══ 提供された文章

確かに、Twitterでの広告がこのように変動した背景にはあらゆる理由がありそうだが、そのひとつとしてマスク氏の存在を無視することはできない。どちらかというと、2022年のTwitterでの広告は、マスク氏とTwitterの距離が近づくほど落ち込む傾向が強くなっている。
話を数字に戻そう。センサータワーのデータによると、米国での同社の平均週間広告費は、トップ10の広告主で7月までには92万4100ドル(約1億2950万円)に増加し、8月にはさらに増えて94万5800ドル(約1億3260万円)となった。この時期にはマスク氏が、Twitter側がスパムアカウントの取り締まりを拒否し取引条件に違反したとして、Twitter買収の合意を解消する予定だと述べていた。

════
══ 抽出した情報

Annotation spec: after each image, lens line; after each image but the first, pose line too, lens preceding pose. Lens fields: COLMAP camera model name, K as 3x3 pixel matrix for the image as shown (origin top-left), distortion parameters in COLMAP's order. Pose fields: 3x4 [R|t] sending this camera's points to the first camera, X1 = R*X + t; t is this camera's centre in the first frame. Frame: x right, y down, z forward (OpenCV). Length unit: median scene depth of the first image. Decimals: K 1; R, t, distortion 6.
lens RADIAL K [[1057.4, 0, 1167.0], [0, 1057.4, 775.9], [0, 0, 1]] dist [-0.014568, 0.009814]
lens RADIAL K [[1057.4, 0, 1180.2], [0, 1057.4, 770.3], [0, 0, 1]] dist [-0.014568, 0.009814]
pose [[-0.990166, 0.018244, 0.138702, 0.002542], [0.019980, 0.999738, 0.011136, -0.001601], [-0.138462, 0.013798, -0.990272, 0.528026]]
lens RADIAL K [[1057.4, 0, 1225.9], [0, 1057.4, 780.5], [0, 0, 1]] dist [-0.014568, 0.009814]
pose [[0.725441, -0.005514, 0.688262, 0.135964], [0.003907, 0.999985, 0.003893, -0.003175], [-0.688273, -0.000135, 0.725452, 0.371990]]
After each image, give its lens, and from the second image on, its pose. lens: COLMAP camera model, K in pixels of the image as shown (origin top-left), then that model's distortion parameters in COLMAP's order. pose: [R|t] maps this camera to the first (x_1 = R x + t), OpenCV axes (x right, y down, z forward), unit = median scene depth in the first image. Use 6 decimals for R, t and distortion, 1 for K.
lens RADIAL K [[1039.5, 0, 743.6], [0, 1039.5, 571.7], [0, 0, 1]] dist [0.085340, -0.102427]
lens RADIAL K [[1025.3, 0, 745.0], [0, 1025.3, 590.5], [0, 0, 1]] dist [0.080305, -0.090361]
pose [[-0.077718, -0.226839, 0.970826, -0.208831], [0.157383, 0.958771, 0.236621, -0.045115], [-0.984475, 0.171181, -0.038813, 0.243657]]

════

» **課題一覧**:
(1) Twitterの広告についての文章によると、米国でのトップ10広告主の平均週間広告費は、8月にいくらになりましたか。
(2) Twitterの広告についての文章を、最後の文の続きから書き進めてください。

» **課題の答え**:
(1) 94万5800ドル(約1億3260万円)になりました。

(2)
9月までにTwitterでは、上位10社の広告主による米国での平均週間支出額が94万4200ドル(約1億3240万円)となり、若干の落ち込みとなっていた。このとき、Twitterによるマスク氏に対する宣誓証言(7月にデラウェア州衡平法裁判所に提出されたTwitter買収撤回をめぐる訴訟の一部)が9月26~27日に行われることとなり、必要であれば9月28日まで延長される見込みだったため、緊張感はさらに高まっていた。しかし、法廷ドラマとは関係なく、取引は完遂されるように見え、問題はタイミングだけだった。
「広告を出すべきプラットフォーム」ではない
10月に入り、買収を前にして、米国における上位10社の広告主の平均週間支出額は、再び減少して87万7200ドル(約1億2300万円)になった。そして当然のことながら、マスクのTwitter買収が決まったわずか1週間後には、週平均の広告費は58万9100ドル(約8260万円)にまで減少したのである。
繰り返しになるが、どんな広告ビジネスでも、広告費の出入りに影響を及ぼす要因はいくつかある。それでも、マスク氏はTwitterの広告に圧倒的な影響力を持つ人物のひとりであり、いまもそうであり続けている。
Twitterでの広告休止は、予測を信じるとすれば、長い別れになるかもしれない。インサイダー・インテリジェンス(Insider Intelligence)によると、2024年までのTwitterの広告予測は、3分の1以上(39.1%)削減されている。このところTwitterの将来についてあまりにも多くの不確実性があり、広告主が広告費を投入することに警戒心を抱いている。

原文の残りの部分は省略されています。